--- Supplied information ---

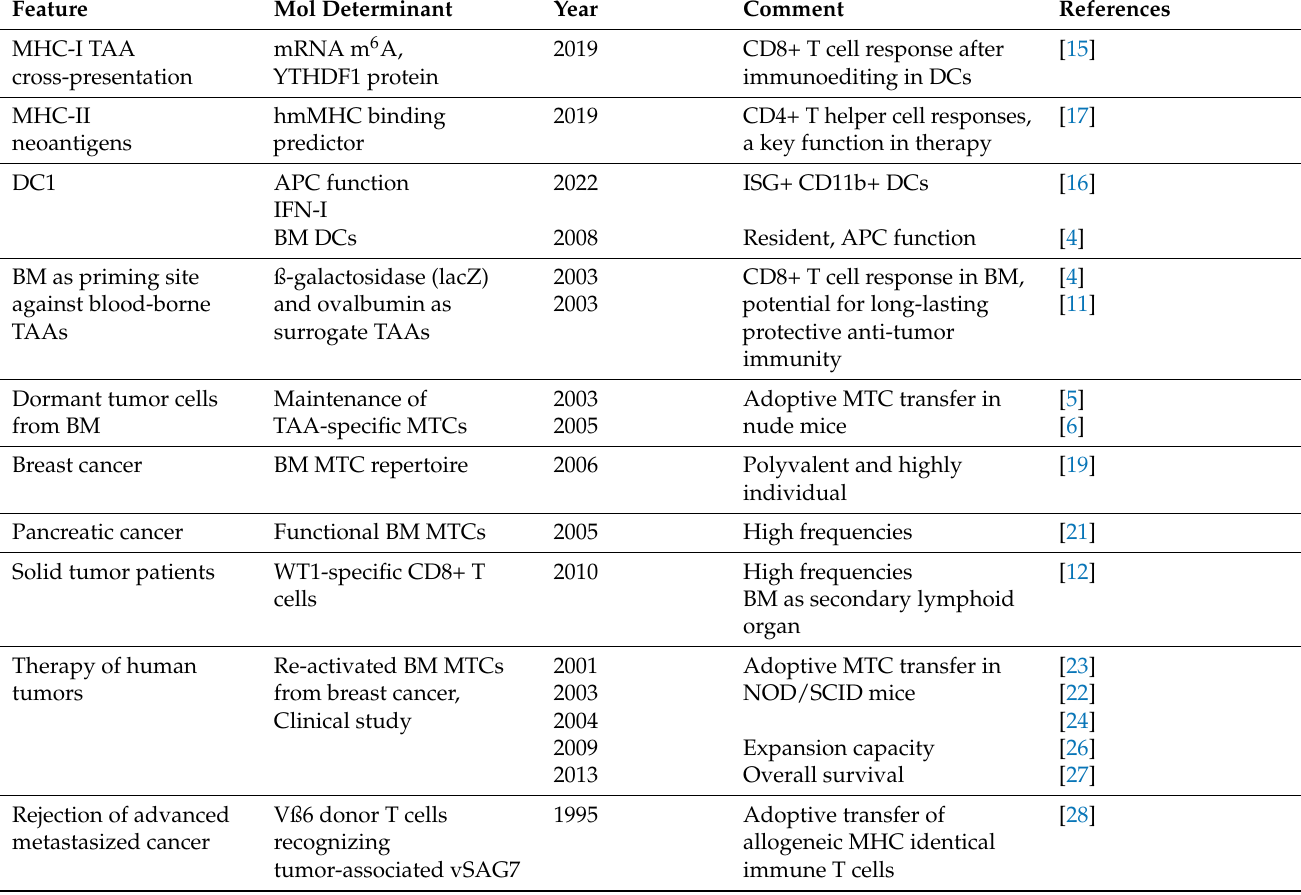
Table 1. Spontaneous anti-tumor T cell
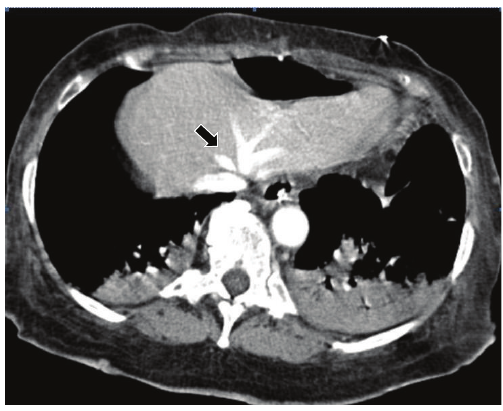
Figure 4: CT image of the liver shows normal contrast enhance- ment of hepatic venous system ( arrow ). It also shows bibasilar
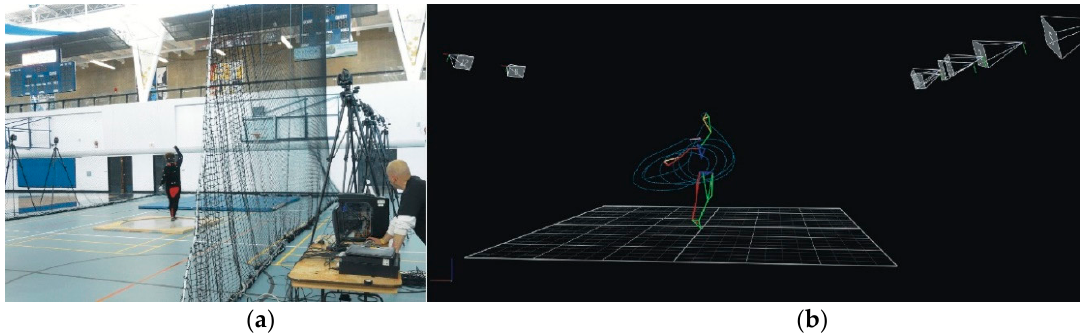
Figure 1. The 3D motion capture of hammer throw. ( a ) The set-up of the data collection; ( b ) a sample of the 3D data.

---
--- Supplied information ---

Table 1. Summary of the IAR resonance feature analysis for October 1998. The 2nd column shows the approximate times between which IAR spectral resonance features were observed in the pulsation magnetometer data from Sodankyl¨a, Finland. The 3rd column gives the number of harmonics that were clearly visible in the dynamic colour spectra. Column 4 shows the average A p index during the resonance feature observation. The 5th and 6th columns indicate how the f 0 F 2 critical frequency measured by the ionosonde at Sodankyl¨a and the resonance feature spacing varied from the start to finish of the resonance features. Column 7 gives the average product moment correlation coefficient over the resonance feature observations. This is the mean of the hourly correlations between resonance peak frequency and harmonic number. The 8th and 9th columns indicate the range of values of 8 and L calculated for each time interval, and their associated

---

The task:
Within the data above, repeat exactly the lines from the one bearing "Table 1. Spontaneous anti-tumor T cell" through the one bearing "Figure 1. The". Include no pictures and nothing else.

Answer box:
Table 1. Spontaneous anti-tumor T cell
Figure 4: CT image of the liver shows normal contrast enhance- ment of hepatic venous system ( arrow ). It also shows bibasilar
Figure 1. The 3D motion capture of hammer throw. ( a ) The set-up of the data collection; ( b ) a sample of the 3D data.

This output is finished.